◆ EXERCISE DIRECTIONS ◆
Repeat the data exactly. Pictures stay out.

§ §

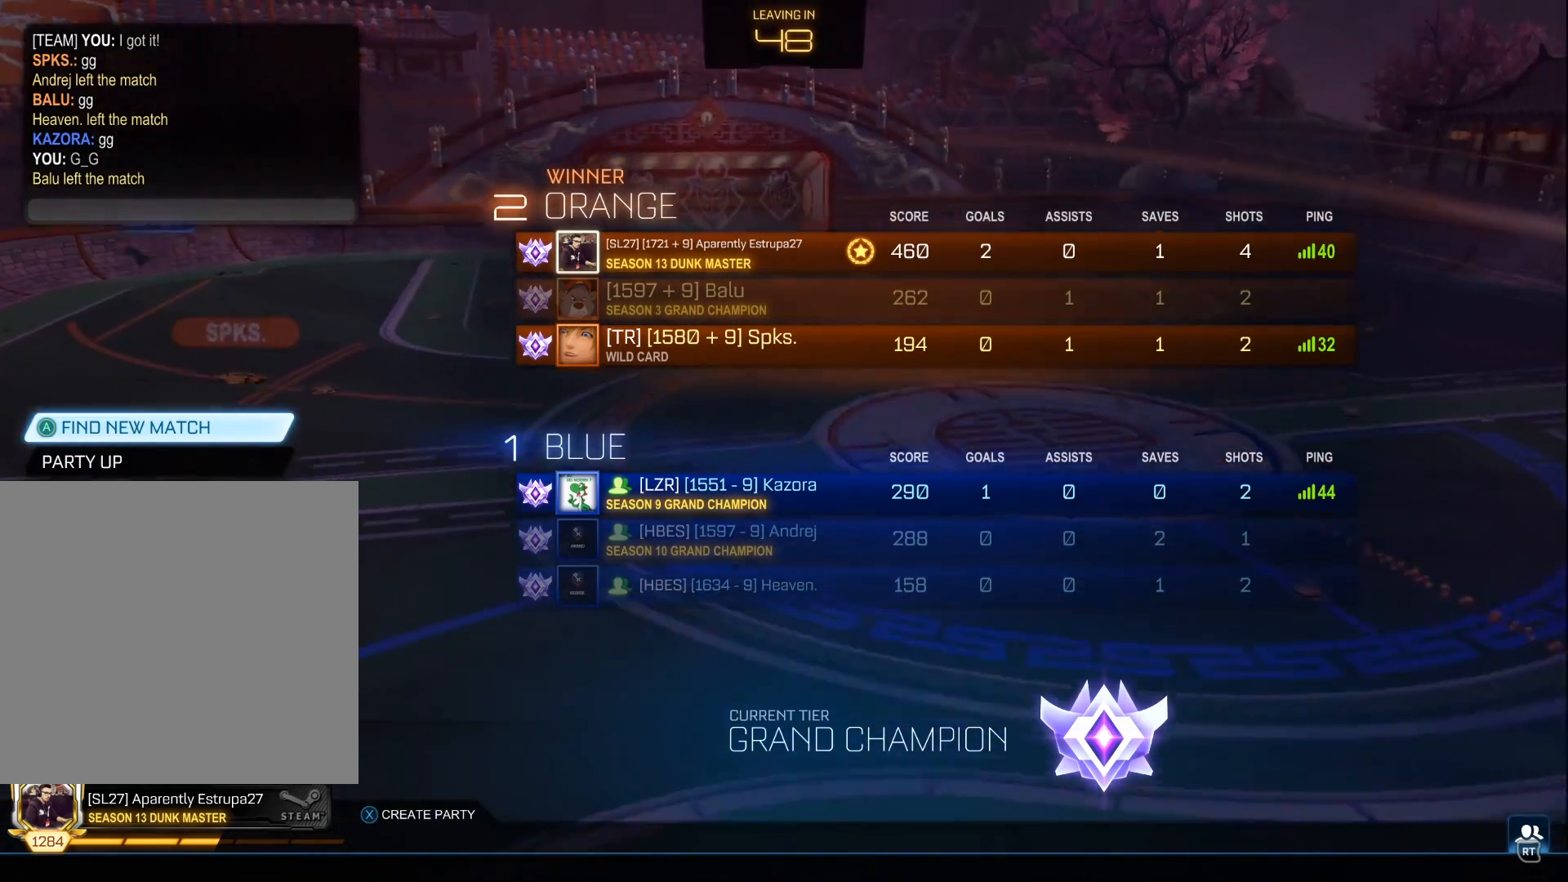
Gameplay with a controller (Xbox layout); each line is a JSON object with the inputs held at the frame after it. "events" lists button and stick changes between this image and that frame as [ms after this image, input, new state], when the widget could be followed in between.
{"buttons": [], "left_stick": "center", "right_stick": "center", "events": [[17, "A", "down"], [183, "A", "up"]]}
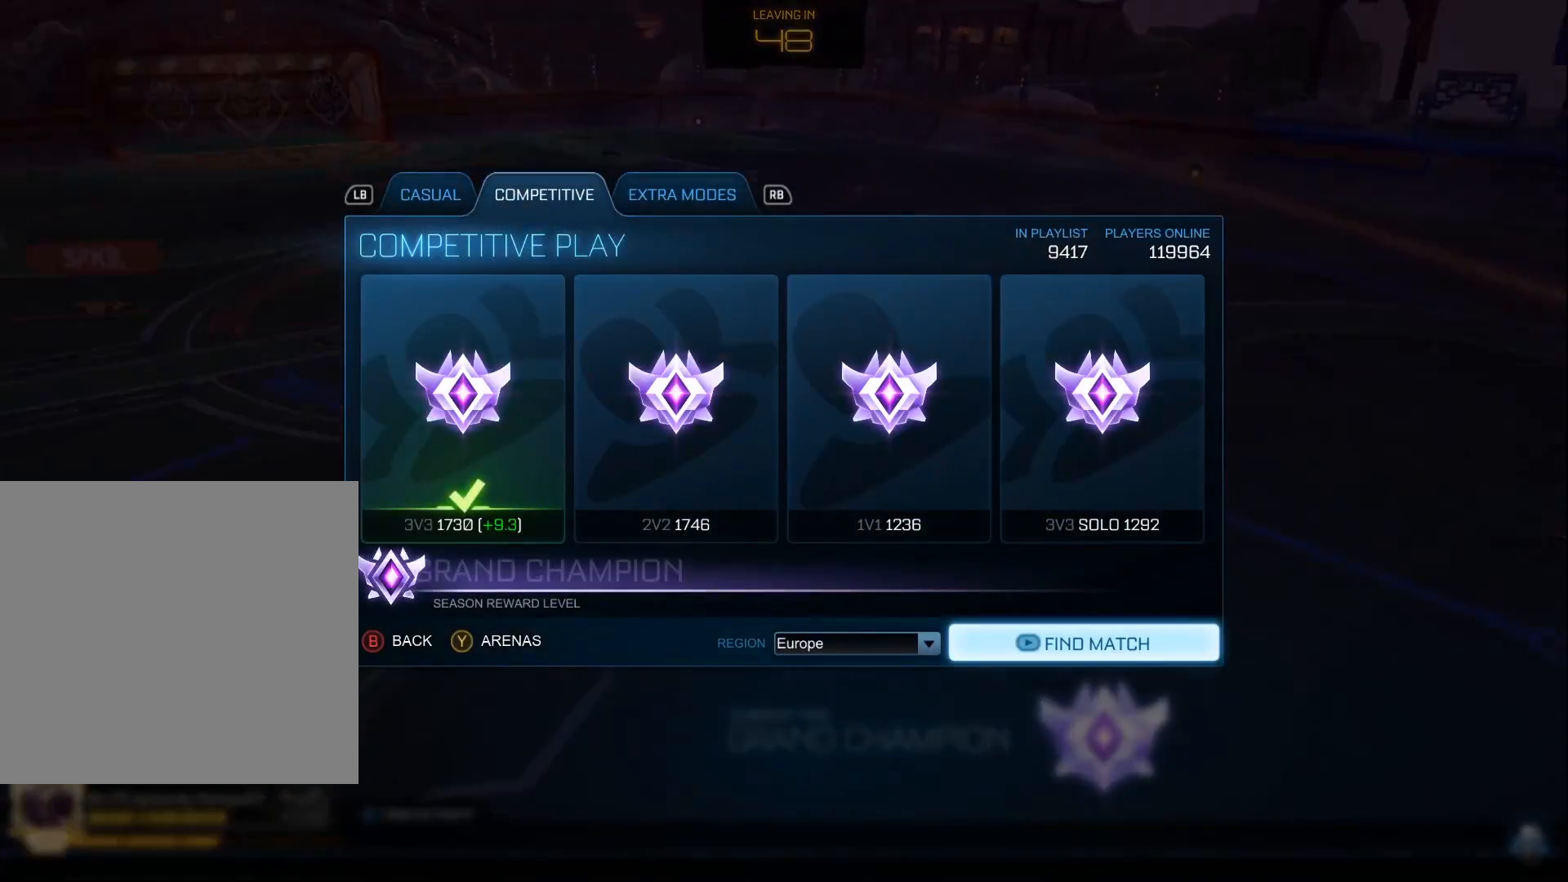
{"buttons": [], "left_stick": "up", "right_stick": "center", "events": [[400, "left_stick", "up"]]}
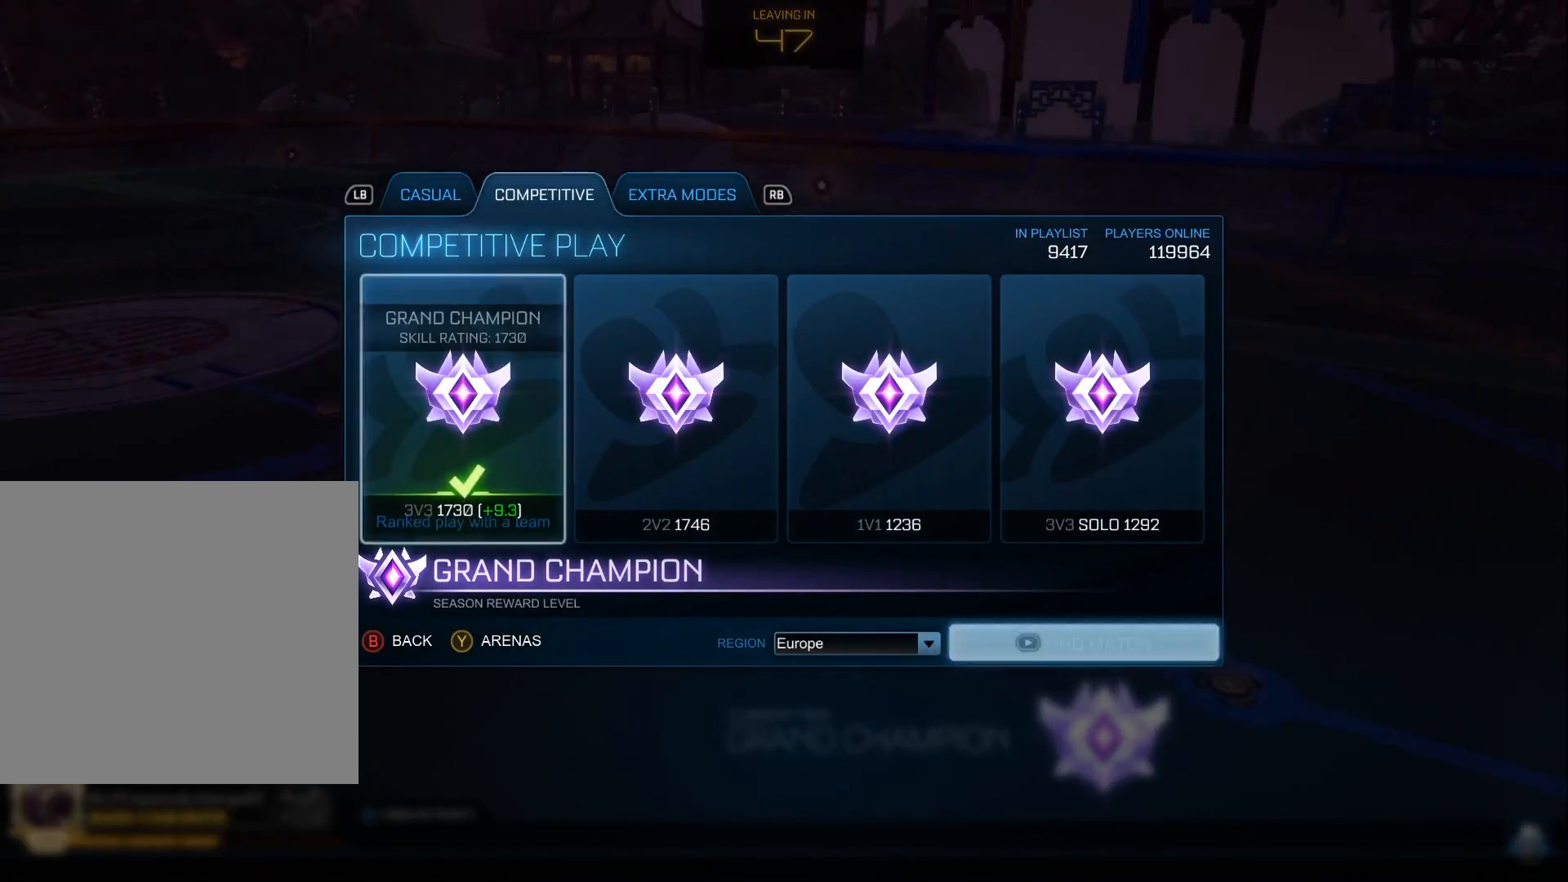
{"buttons": [], "left_stick": "center", "right_stick": "center", "events": [[100, "left_stick", "center"], [367, "A", "down"], [483, "A", "up"]]}
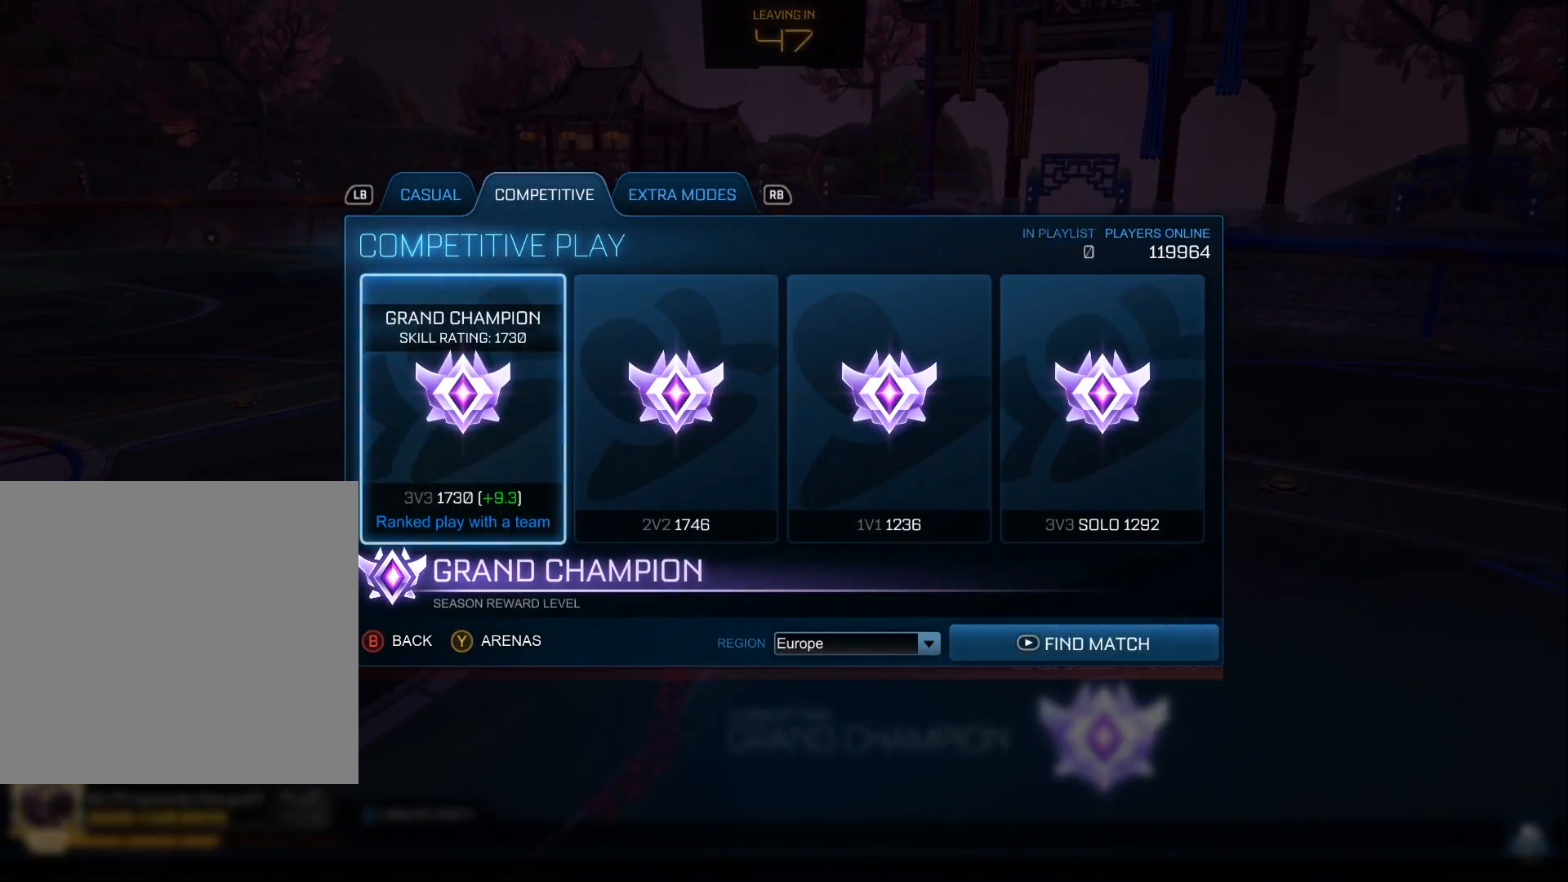
{"buttons": [], "left_stick": "center", "right_stick": "center", "events": [[200, "left_stick", "down"], [317, "left_stick", "center"]]}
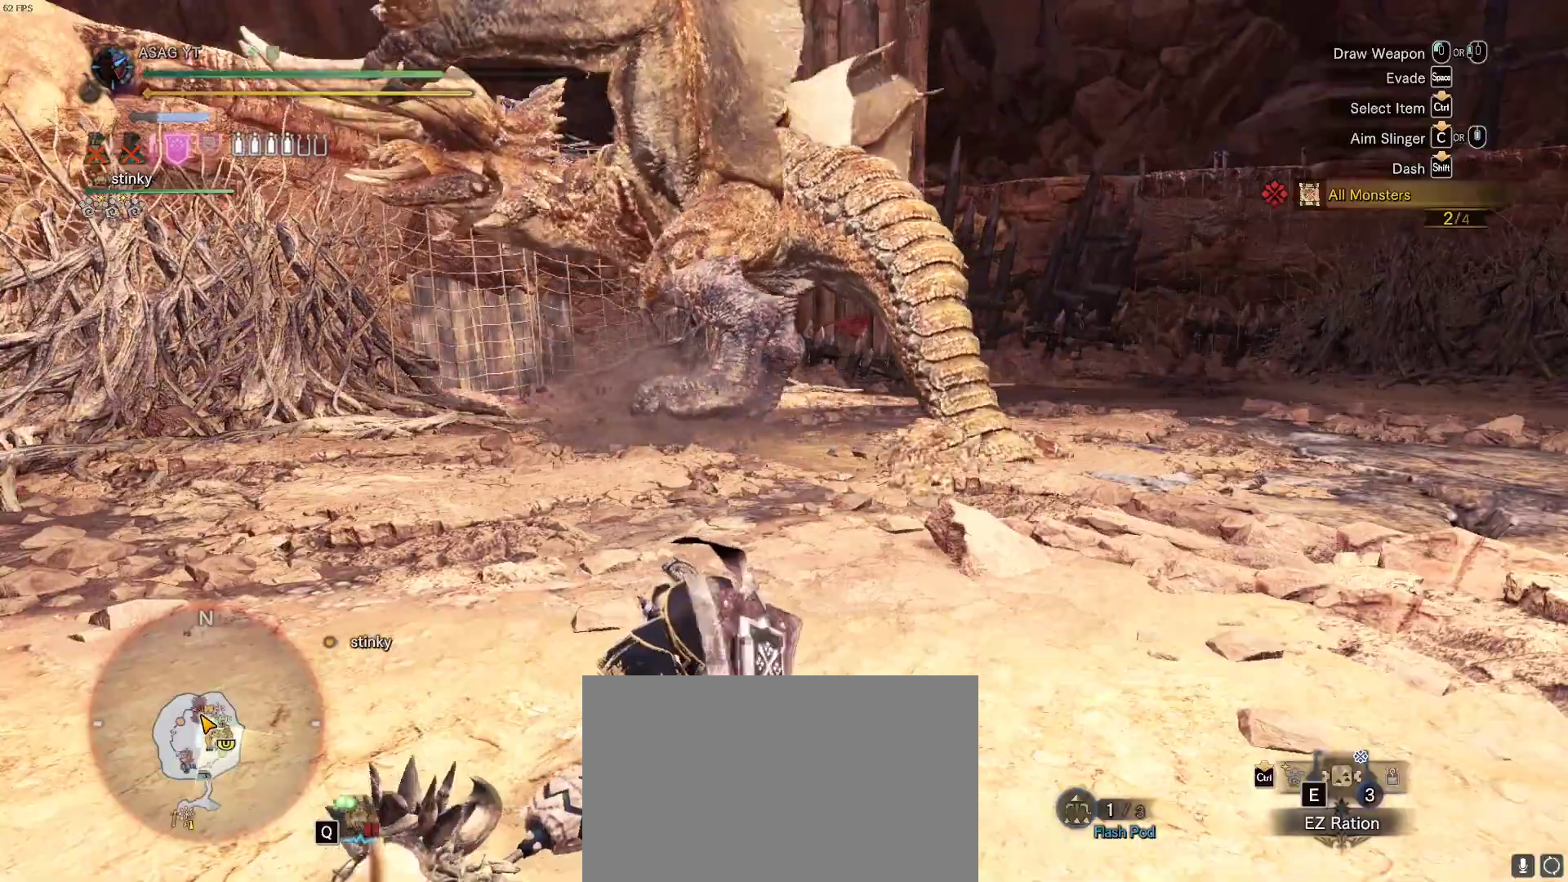
Gameplay with keyboard and mouse; each line is a JSON object with the keys and mouse buttons held at the frame after it. "events" lists presses ("down") and releases ("up") of "1", "2", "3", "4", "5", "a", "alt", "c", "caps_lock", "ctrl", "d", "e", "f", "g", "q", "r", "s", "shift", "space", "t", "tab", "v", "w", "x", "z", "mouse_left", "mouse_wheel" and "mouse_right" between this image and that frame as [ms after this image, input, new state], when the widget could be followed in between. "mouse_left", "mouse_wheel", "mouse_right" = the "left", "wheel", "right" buttons of the "mouse" list. No other keys are recorded. "wheel" means that the mouse wheel is clicked or scrolled. Not read: mouse_move.
{"keys": [], "mouse": []}
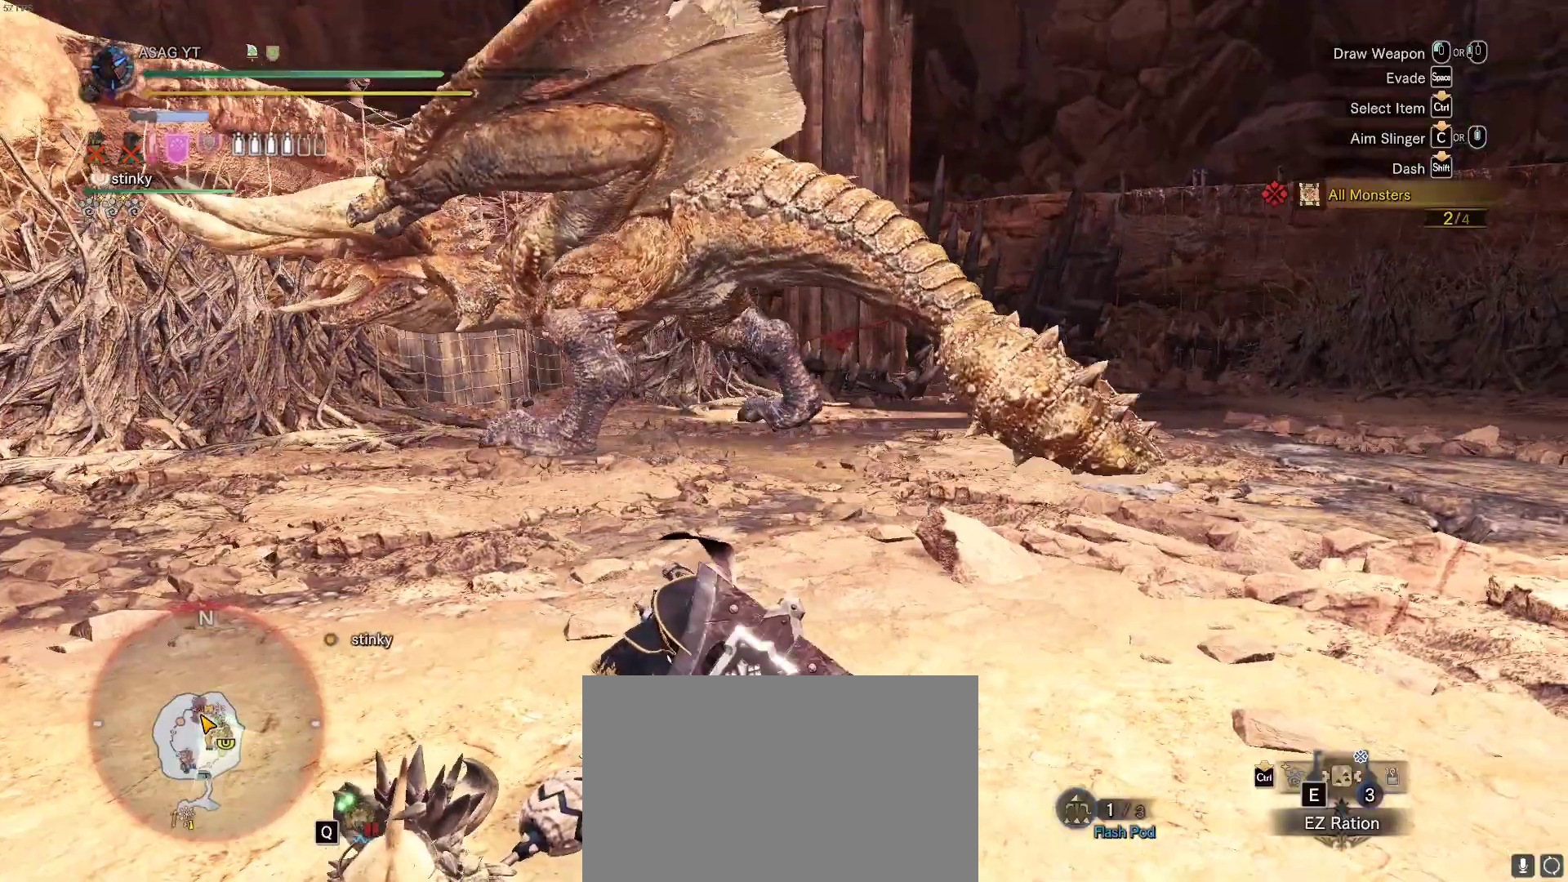
{"keys": [], "mouse": [], "events": []}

§ §

◆ YOUR RESPONSE ◆
Gameplay with a controller (Xbox layout); each line is a JSON object with the inputs held at the frame after it. "events" lists button and stick changes between this image and that frame as [ms after this image, input, new state], when the widget could be followed in between.
{"buttons": [], "left_stick": "center", "right_stick": "center", "events": [[17, "A", "down"], [183, "A", "up"]]}
{"buttons": [], "left_stick": "up", "right_stick": "center", "events": [[400, "left_stick", "up"]]}
{"buttons": [], "left_stick": "center", "right_stick": "center", "events": [[100, "left_stick", "center"], [367, "A", "down"], [483, "A", "up"]]}
{"buttons": [], "left_stick": "center", "right_stick": "center", "events": [[200, "left_stick", "down"], [317, "left_stick", "center"]]}
Gameplay with keyboard and mouse; each line is a JSON object with the keys and mouse buttons held at the frame after it. "events" lists presses ("down") and releases ("up") of "1", "2", "3", "4", "5", "a", "alt", "c", "caps_lock", "ctrl", "d", "e", "f", "g", "q", "r", "s", "shift", "space", "t", "tab", "v", "w", "x", "z", "mouse_left", "mouse_wheel" and "mouse_right" between this image and that frame as [ms after this image, input, new state], when the widget could be followed in between. "mouse_left", "mouse_wheel", "mouse_right" = the "left", "wheel", "right" buttons of the "mouse" list. No other keys are recorded. "wheel" means that the mouse wheel is clicked or scrolled. Not read: mouse_move.
{"keys": [], "mouse": []}
{"keys": [], "mouse": [], "events": []}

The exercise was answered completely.